Zu den Deutschklassen betonte Brauner, die Länder seien sich - "unabhängig von der inhaltlichen Einschätzung" dieser Maßnahme - einig, dass dies beträchtliche Mehrkosten zur Folge haben werde. Österreichweit seien mehr als 30.000 Kinder von dieser Maßnahme betroffen, diese müssten in die Sonderklassen überführt werden. Die Stadträtin stellte einmal mehr infrage, wie man dies bis zum September umsetzen soll. "Da müssten wir die 'Bezaubernde Jeannie' sein. Aber Schulklassen kann man nicht herbeizwinkern."

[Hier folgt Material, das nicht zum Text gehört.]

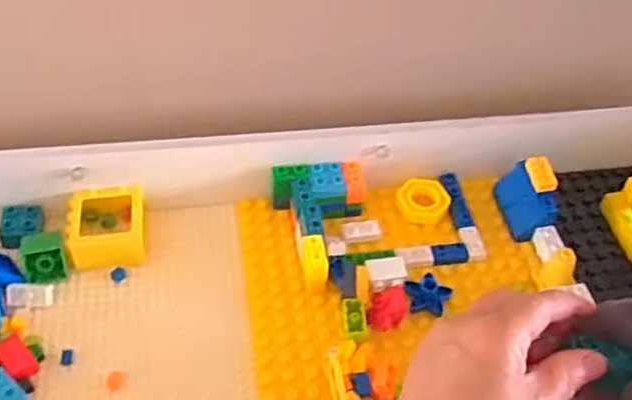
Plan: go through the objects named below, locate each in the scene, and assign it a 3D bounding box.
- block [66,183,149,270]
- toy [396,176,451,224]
[{"bbox_3d":[-0.176,0.022,0.591,0.062,0.031,0.064,-4,46,-10],"label":"block"},{"bbox_3d":[0.098,-0.003,0.642,0.047,0.014,0.049,7,45,2],"label":"toy"}]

Zusätzliche Ausgaben befürchten die Länder auch im Bereich der Kindergärten und Schulen. Eine der entsprechenden 15a-Vereinbarungen (Bund-Länder-Verträge) sei bereits ausgelaufen, nämlich die Vereinbarung für den Ausbau des institutionellen Kinderbetreuungsangebots. Die Fortführung anderer Verträge sei nicht gesichert. Hier gehe es etwa um die halbtägig kostenlose und verpflichtende frühe Förderung in Kinderbildungs- und -betreuungseinrichtungen bis Ende dieses Kindergartenjahres im Sommer. Dies bedeute einen Einnahme-Entfall von 70 Mio. Euro jährlich, so die Berechnungen der Länder. Auch die Vereinbarung betreffend der frühen sprachlichen Förderung in institutionellen Kinderbetreuungseinrichtungen laufe aus, hier gehe es um Kosten von 20 Mio. Euro jährlich. Ebenfalls noch ungeklärt sehen die Länder die Fortführung der 15a-Vereinbarung zum Ausbau des Kinderbetreuungsangebots. In diesem Fall gehe es um rund 100 Mio. Euro pro Jahr.

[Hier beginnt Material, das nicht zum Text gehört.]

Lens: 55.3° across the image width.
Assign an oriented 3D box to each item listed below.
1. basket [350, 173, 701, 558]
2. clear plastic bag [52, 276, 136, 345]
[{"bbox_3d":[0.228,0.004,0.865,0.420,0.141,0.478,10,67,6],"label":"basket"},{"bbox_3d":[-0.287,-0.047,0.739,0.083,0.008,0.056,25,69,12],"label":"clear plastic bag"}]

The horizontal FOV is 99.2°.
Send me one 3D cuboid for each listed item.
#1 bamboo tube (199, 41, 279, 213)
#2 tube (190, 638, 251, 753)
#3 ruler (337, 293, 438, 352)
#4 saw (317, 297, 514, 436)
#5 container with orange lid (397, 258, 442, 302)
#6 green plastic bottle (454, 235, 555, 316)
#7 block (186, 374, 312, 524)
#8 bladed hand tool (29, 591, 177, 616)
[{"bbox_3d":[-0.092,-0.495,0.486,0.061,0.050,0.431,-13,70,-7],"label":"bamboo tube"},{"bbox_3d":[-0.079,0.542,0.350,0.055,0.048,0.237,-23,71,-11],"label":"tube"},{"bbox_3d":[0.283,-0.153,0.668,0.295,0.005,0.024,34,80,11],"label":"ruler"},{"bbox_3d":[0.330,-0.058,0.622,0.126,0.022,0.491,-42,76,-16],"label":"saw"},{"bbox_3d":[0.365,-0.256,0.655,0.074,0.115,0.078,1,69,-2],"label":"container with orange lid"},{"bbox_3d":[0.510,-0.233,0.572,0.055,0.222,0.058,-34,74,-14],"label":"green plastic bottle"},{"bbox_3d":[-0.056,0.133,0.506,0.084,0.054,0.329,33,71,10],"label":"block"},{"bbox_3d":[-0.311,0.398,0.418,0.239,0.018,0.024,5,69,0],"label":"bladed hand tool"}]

Den durch neue Maßnahmen des Bundes zu erwartenden Einnahme-Entfall durch sinkende Ertragsanteile thematisierte Salzburgs Finanzlandesrat Christian Stöckl (ÖVP). Verursacht werde dies durch die Senkung der Umsatzsteuer in der Hotellerie von 13 auf zehn Prozent sowie den geplanten "Familienbonus" (Steuergutschrift von 1.500 Euro pro Kind und Jahr ab 2019) der Regierung. "Wir sprechen uns nicht gegen den Inhalt aus, aber über die Finanzierung müssen wir sprechen. Das reißt in den Länderbudgets entsprechende Löcher", so Stöckl. Auch hier müsse man das Finanzausgleichs-Gesetz einhalten.

Hinsichtlich der Debatte um die Einsparungen im Bereich der Sozialversicherungen (Stichwort: AUVA) sagte der Finanzreferent, die Länder würden "sehr für Reformen" eintreten. "Aber auch da müssen wir uns einfach dagegen aussprechen, dass es zu einer einseitigen Mittelverschiebung kommt."

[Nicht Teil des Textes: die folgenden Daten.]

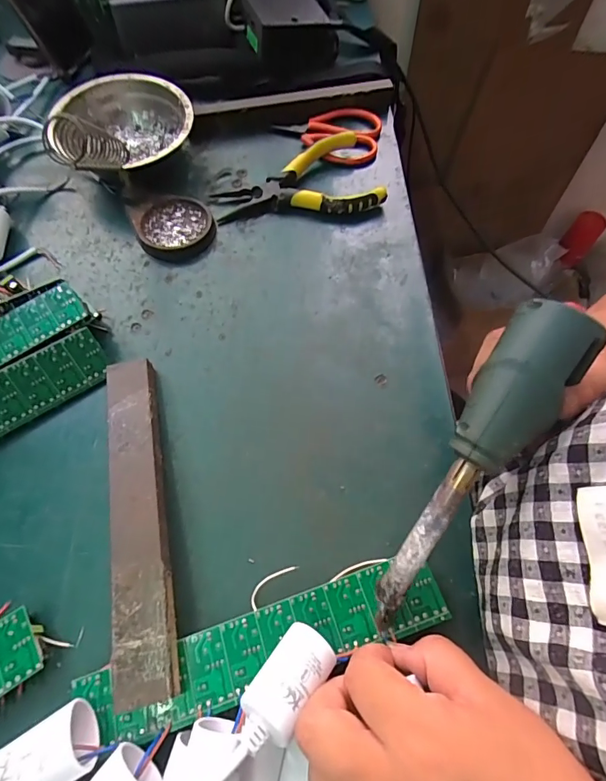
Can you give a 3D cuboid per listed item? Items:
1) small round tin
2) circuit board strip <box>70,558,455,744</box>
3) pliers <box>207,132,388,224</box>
[{"bbox_3d":[-0.115,-0.148,0.378,0.067,0.013,0.071,0,65,0],"label":"small round tin"},{"bbox_3d":[-0.019,0.139,0.229,0.198,0.005,0.038,-18,61,-7],"label":"circuit board strip"},{"bbox_3d":[-0.007,-0.199,0.392,0.153,0.026,0.078,-4,65,-2],"label":"pliers"}]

Burgenlands Finanzreferent Hans Peter Doskozil (SPÖ) merkte an, es gehe nicht ausschließlich um die Finanzierung. Etwa im Pflegebereich müsse man auch darüber debattieren, wie man die Betreuung künftig inhaltlich gestaltet. Wenn nun der Andrang auf die Pflegeheime aufgrund des Regress-Endes steige, werde es nicht möglich sein, "für alle Menschen ab Pflegestufe vier massenhaft Pflegeheime zu bauen. Das werden wir uns nicht leisten können."